So is A Few Good Men, Rob Reiner’s big Christmas movie based on Aaron Sorkin’s recent play and starring Tom Cruise and Demi Moore, with an appearance by Jack Nicholson that is absolutely astonishing. We tend to take Nicholson for granted, perhaps because he does dumb things now and then like the Joker in Batman (for which he received something in excess of 50 million dollars, which is perhaps not so dumb). But here, as the tougher-than-nails Colonel Nathan R. Jessep, he has such impact that, in a few scenes, he makes the movie. Tom Cruise is a cocky lawyer, all charm and polish with a glitzy Harvard background, but so wet behind the ears that he has never seen the inside of a courtroom except once when he had his driving license suspended. His maturation, his development from the callowness of a sassy kid to real Menschlichkeit would not be interesting unless he had to face some actual danger. Nicholson is the danger, and his smiles are so terrifying that we anticipate with bated breath what it would be like if he should ever scowl. One can’t help comparing Nicholson’s work here with Bogart’s in The Caine Mutiny, and it is no minimization of Bogey to say that this is even better.
Here again, we have a court martial, a courtroom drama in which Nicholson comes on at the end to do the star turn. He has a kind of controlled fury, an energy that one sees only rarely on screen and hopes never to encounter in the real world. The consideration of what the limits of a Marine’s duty to obey the orders of a superior officer are is efficient enough. The acting of Cruise (doing himself) and Moore (doing a kind of updated Katharine Hepburn priss) is agreeably accomplished and mostly persuasive. Kiefer Sutherland and J. T. Walsh are particularly good in important supporting roles as more or less crazed, gung-ho gyrene officers. But it is Nicholson who shows us what the screen is capable of in conveying personal force and drama. Reiner’s efficient direction seems to have been in leaving Nicholson to do what he can do better than anyone else in the world—assenting to cinematographer Robert Richardson’s preferences for close-ups that make the most of Nicholson’s menace—and in having the confidence not to use too much of this great natural resource.
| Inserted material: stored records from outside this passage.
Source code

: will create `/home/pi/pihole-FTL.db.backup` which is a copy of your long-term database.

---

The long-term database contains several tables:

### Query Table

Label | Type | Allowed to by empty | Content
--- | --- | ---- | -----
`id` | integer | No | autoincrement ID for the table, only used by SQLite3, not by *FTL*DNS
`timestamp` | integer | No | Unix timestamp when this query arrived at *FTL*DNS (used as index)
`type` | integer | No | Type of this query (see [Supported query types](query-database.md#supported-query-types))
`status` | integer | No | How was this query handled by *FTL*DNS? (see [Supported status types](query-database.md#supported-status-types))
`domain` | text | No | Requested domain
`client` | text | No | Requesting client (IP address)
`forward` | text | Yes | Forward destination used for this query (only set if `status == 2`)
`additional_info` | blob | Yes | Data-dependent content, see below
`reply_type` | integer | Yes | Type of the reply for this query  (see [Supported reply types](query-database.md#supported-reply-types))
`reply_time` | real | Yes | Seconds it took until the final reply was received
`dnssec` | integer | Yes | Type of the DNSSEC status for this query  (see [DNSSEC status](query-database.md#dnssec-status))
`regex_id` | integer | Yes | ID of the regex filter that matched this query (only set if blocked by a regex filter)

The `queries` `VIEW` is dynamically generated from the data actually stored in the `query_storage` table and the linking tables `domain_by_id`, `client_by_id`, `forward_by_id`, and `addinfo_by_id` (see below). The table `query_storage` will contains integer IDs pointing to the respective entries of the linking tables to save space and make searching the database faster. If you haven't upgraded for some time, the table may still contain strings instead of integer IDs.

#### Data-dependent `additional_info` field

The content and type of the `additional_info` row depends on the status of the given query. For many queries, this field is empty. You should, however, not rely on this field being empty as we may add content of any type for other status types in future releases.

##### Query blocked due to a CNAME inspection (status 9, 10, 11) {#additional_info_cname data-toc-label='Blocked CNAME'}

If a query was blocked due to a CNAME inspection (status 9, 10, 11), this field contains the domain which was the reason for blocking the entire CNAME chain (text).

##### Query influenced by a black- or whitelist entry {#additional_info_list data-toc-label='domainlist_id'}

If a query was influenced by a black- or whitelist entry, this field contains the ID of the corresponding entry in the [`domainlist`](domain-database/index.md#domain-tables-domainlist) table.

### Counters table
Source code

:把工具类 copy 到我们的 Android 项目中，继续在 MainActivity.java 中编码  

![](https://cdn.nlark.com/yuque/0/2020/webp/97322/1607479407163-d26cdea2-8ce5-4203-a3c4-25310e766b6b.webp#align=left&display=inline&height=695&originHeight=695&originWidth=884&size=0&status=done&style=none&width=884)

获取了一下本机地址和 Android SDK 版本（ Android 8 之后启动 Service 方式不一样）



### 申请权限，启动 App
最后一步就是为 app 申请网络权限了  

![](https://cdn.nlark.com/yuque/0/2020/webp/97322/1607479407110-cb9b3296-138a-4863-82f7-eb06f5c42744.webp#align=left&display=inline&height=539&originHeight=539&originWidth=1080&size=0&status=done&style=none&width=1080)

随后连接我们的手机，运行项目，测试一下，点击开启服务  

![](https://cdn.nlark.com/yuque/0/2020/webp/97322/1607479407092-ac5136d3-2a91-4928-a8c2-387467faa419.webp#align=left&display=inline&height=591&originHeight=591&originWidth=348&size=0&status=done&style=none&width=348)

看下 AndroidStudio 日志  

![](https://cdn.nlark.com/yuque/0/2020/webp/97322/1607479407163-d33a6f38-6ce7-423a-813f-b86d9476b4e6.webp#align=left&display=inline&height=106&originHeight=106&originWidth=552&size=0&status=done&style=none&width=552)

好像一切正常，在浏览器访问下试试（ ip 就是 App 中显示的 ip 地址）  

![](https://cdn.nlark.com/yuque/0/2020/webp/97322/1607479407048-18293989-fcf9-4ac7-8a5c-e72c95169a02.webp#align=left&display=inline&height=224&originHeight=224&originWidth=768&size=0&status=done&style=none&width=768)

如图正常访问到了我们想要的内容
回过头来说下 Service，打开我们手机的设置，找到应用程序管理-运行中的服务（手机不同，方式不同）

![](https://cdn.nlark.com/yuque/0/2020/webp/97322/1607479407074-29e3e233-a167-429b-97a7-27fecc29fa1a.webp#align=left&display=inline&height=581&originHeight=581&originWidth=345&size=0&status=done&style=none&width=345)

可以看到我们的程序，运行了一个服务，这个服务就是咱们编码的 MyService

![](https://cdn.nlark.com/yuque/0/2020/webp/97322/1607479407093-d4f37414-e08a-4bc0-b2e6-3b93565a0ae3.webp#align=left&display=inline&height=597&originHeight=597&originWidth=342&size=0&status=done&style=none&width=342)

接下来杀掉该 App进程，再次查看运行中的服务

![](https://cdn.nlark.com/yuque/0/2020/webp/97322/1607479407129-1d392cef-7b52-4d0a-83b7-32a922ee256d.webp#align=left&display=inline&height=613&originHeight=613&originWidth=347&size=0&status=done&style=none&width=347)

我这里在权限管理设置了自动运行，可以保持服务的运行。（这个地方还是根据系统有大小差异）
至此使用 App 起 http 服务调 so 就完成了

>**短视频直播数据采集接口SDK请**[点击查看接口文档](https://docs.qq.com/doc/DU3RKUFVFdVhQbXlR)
Finally, although it is not my custom to review trailers for coming attractions, I must say that I saw a particularly engaging teaser for Groundhog Day with Bill Murray playing a weatherman who goes to Punxsutawney, Pennsylvania, for the annual February rite and gets stuck there, not only in Punxsutawney but in February 2nd. Each time the alarm goes off at 6 A.M., he is condemned to live through the same day until he gets it right. The conceit seems altogether delicious, Murray seems to be having fun with it, and I look forward to the movie with a pleasant combination of eagerness and trepidation that I invite readers to share.